Dear member,
I recently reviewed a fascinating and important book by Zena Hitz entitled Lost in Thought: The Hidden Pleasures of an Intellectual Life. Of particular interest to the Galileo Commission is a section on ‘opinionised universities’ where the author writes that: ‘if intellectual life essentially involves a reaching out past the surface, questioning of appearances, a longing for more than is evident, then it has next to nothing to do with what is commonly called “knowledge”– the absorption of correct opinions.

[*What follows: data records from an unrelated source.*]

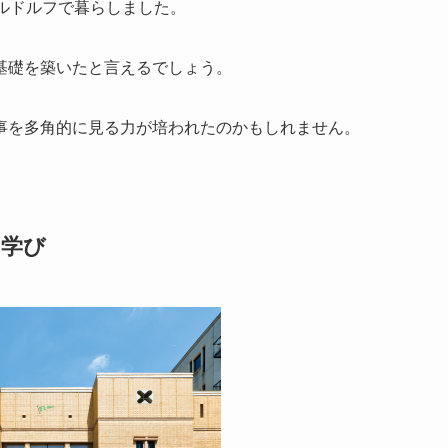
ルドルフで暮らしました。
基礎を築いたと言えるでしょう。
事を多角的に見る力が培われたのかもしれません。
の学び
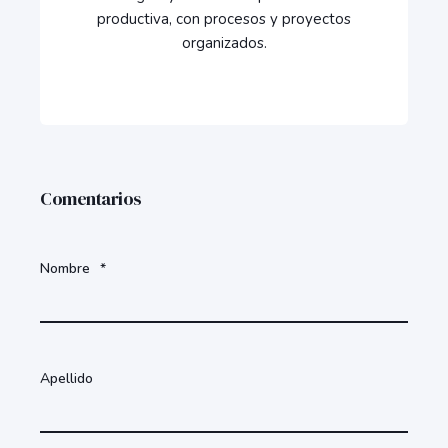
productiva, con procesos y proyectos
organizados.
Comentarios
Nombre
*
Apellido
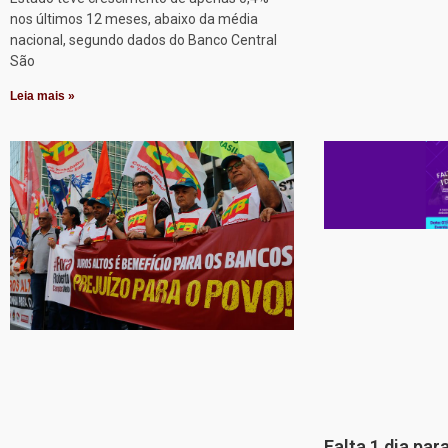
nos últimos 12 meses, abaixo da média
nacional, segundo dados do Banco Central
São
Leia mais »
Falta 1 dia par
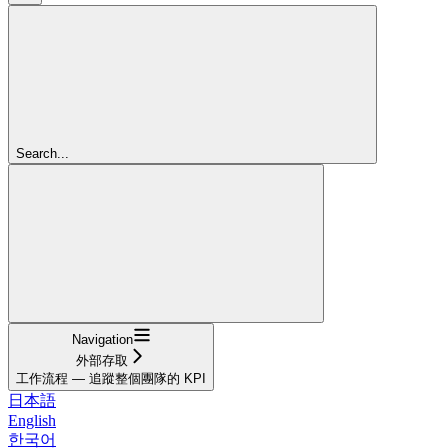
Search...
Navigation
外部存取
工作流程 — 追蹤整個團隊的 KPI
日本語
English
한국어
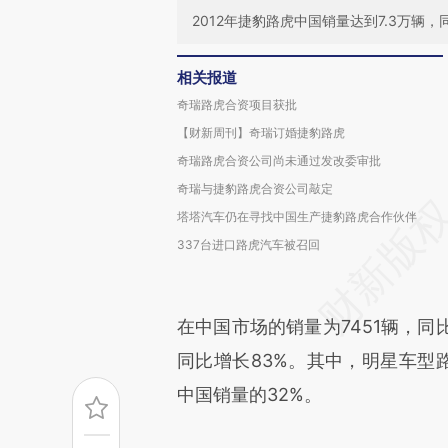
2012年捷豹路虎中国销量达到7.3万辆
相关报道
奇瑞路虎合资项目获批
【财新周刊】奇瑞订婚捷豹路虎
奇瑞路虎合资公司尚未通过发改委审批
奇瑞与捷豹路虎合资公司敲定
塔塔汽车仍在寻找中国生产捷豹路虎合作伙伴
337台进口路虎汽车被召回
在中国市场的销量为7451辆，同
同比增长83%。其中，明星车型路
中国销量的32%。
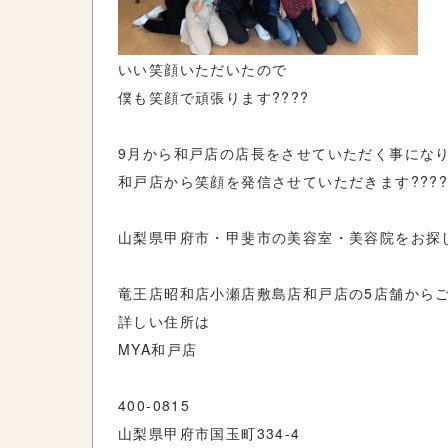
いい笑顔いただいたので
僕も笑顔で頑張ります????
9月から和戸店の店長をさせていただく事にな
和戸店から笑顔を発信させていただきます?????
山梨県甲府市・甲斐市の美容室・美容院をお探
竜王店
昭和店
小瀬店
敷島店
和戸店の
5
店舗から
詳しい住所は
MYA
和戸店
400-0815
山梨県甲府市国玉町
334-4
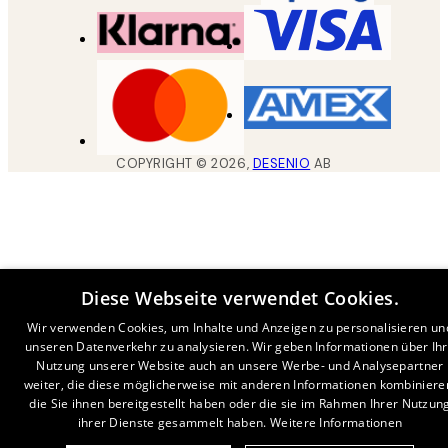
COPYRIGHT ©
2026
,
DESENIO
AB
Diese Webseite verwendet Cookies.
Wir verwenden Cookies, um Inhalte und Anzeigen zu personalisieren un
unseren Datenverkehr zu analysieren. Wir geben Informationen über Ih
Nutzung unserer Website auch an unsere Werbe- und Analysepartner
weiter, die diese möglicherweise mit anderen Informationen kombiniere
die Sie ihnen bereitgestellt haben oder die sie im Rahmen Ihrer Nutzun
ihrer Dienste gesammelt haben.
Weitere Informationen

And yet correct opinions are what our contemporary intellectual institutions traffic in: correct opinions about literature, or history, or science, or mathematics.’

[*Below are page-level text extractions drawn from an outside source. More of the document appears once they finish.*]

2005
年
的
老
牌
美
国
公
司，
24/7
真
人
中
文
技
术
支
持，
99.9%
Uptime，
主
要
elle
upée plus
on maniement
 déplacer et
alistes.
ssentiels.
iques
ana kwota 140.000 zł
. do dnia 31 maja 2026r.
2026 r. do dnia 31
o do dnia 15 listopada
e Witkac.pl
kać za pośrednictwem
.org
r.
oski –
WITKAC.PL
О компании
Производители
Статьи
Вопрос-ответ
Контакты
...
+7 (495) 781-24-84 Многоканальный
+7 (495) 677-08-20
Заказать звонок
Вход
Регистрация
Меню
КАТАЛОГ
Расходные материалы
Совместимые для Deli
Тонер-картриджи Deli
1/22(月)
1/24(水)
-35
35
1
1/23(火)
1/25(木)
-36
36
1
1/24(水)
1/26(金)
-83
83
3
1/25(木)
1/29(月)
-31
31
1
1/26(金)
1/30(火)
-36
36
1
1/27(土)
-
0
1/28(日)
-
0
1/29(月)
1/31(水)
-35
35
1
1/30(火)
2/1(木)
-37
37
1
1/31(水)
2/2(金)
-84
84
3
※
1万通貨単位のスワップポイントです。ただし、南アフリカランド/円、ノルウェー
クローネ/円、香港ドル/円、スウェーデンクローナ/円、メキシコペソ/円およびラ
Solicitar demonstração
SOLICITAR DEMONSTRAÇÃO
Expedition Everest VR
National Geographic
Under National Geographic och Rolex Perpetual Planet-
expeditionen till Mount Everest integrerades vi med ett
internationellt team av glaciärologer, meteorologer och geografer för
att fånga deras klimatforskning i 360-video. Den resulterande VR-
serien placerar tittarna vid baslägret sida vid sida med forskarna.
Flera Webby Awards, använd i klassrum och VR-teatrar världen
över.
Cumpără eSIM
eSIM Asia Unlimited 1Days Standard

Later, she writes that ‘education seeks primarily social and political results rather than the cultivation of free, thoughtful human beings.’ She continues: ‘Opinions rarely change…opinions are fixed in place by a network of socially directed impulses of fear and ambition. We change our minds when we change our clique, our social circle. At the level of opinion, our reasoning powers operate backwards to justify predetermined choices. Our social world is our intellectual comfort zone.’ Such peer pressures are a fundamental challenge to an independent intellectual and spiritual life, but our very humanity depends on cultivating inwardness, inner space and freedom – which this book so eloquently upholds.
We are only too familiar with the pressure applied by ‘correct opinions’, and it is central to the work of the Galileo Commission to question and expand the basis of such received opinions and one recalls in this context the Platonic distinction between knowledge and opinion. We will be addressing this and other important issues at the European symposium we are planning over the weekend of 2-4 October in Epidauros, Greece – we will shortly write with further details, but do mark the date in your diary if you think you might be able to attend in person. We are also planning a daily online reflection and review.